You list some eight states out of more than 30 that he's won. But they're probably not the "right" states either.

Winning more primary states does not make you a stronger candidate...
Great, so does that mean you'll stop insisting that since Obama lost the primary in some states that he won't win the general there?

It's politics, things get sliced and diced and goalposts get moved over and over and over again.... But what this post and that comment are about is how Clinton and co. have taken it to a whole new level of cynicism. If you're not cognizant of that then you shouldn't be telling the Party -- which has made its choice, for all intents and purposes -- who its nominee should be.


[ Parent ]
hello? (0.00 / 0)
Polls do show him winning Pennsylvania.

http://www.electoral-vote.com/...

I do agree Florida has poor prospects, but even that has looked better in recent polls.

Obama has been consistently stronger with independent voters.  Don't you remember the old spin, that Clinton would have won if all the primaries were closed?



Chris Christie forced a company to endow a professorship at the law school he went to.


[ Parent ]
Menendez is Wrong (4.00 / 1)
Obama is not only more "electable" than his opponents; but I predict he'll actually have coat tails.

The Democratic party establishment had better get used to it.   The party is changing.

For dirty machine politics in NJ (and throughout the nation); the "party" is going to be  over.

Senator Menendez should take a page out of Steve Rothman's book and take a stand against the bosses and the machines they mis-lead.

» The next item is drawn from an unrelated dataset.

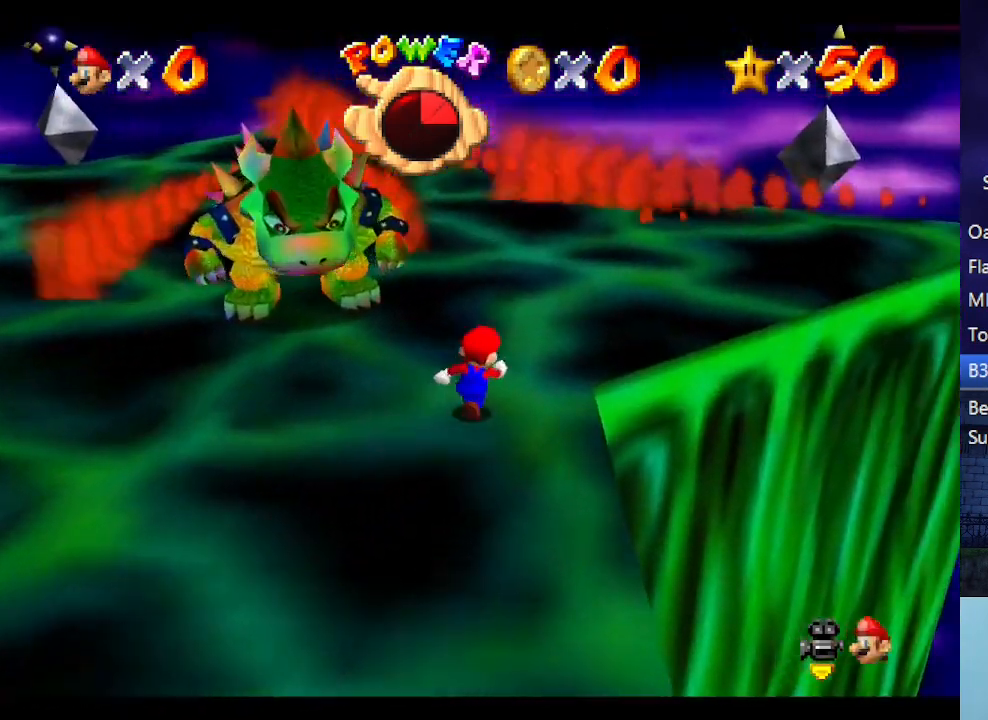
{"buttons": [], "left_stick": "up-right", "events": [[233, "left_stick", "up"], [433, "left_stick", "right"], [500, "left_stick", "up-right"]]}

If Obama continues to aggressively play his cards right; he'll attract more than enough new voters, young voters, and "good governmemt" (sane) Republican crossover votes to yield a spectacular victory in November.

We don't need to hear Menendez doing the Clinton campaign's dirty work of undermining the presumptive nominee.

 


Electability is code (4.00 / 2)
Democrats have shipwrecked on the shores of electability for too many years, allowing the right to set the agenda and game the system so that Republicans can maintain a majority.

The issue isn't electability -- or shouldn't be -- but which candidate best represents the Democratic Party, which will make the best argument in favor of its ideas and philosophy. When you allow ideas to take a backseat to political calculus you shut off any opportunity for the party to grow.

Democrats never learned that lesson -- one of the chief lessons that the Clinton years should have taught them. Remember, Bill Clinton turned out to be the msot electable Democrat in 12 years (proof is that he won twice). But he also left a legacy of damage in his wake. The Democratic Party was in a far weaker position after he left office than when he was inaugurated, mostly because he was willing to bend and mold his policies to fit his political agenda, rather than the other way around.

I don't know that Obama has demonstrated that he has a core set of political values -- his awful book leaves me a bit skeptical -- but he has built his campaign around a foward-looking rhetoric and he has brought a number of new people to the process.

Clinton has opted to look backward. That maybe the most expedient thing to do, but it is suicidal for Democrats in the long run.

And, another thing: Electability is just a polite way to say whites won't vote for him. If the Democrats buy into that argument then the Democrats are no different than the Republicans.


[ Parent ]
Congressman Rothman is a man of steady integrity, good judgment (0.00 / 0)
and vision. He stood up for Barack Obama when a "Clinton 3 presidency" was inevitable, and Hillary was way a head in the NJ polls, super delegates, and long before Obama broke all fund raising records. Congressman Rothman did not choose the path of least resistence or follow the machine like so many NJ pols do. Instead he led the way and the most recent polls reveal Obama is beating back McCain and Clinton in NJ today.
Congressman Rothman serves his district well and stands on and for a set of core beliefs and principles.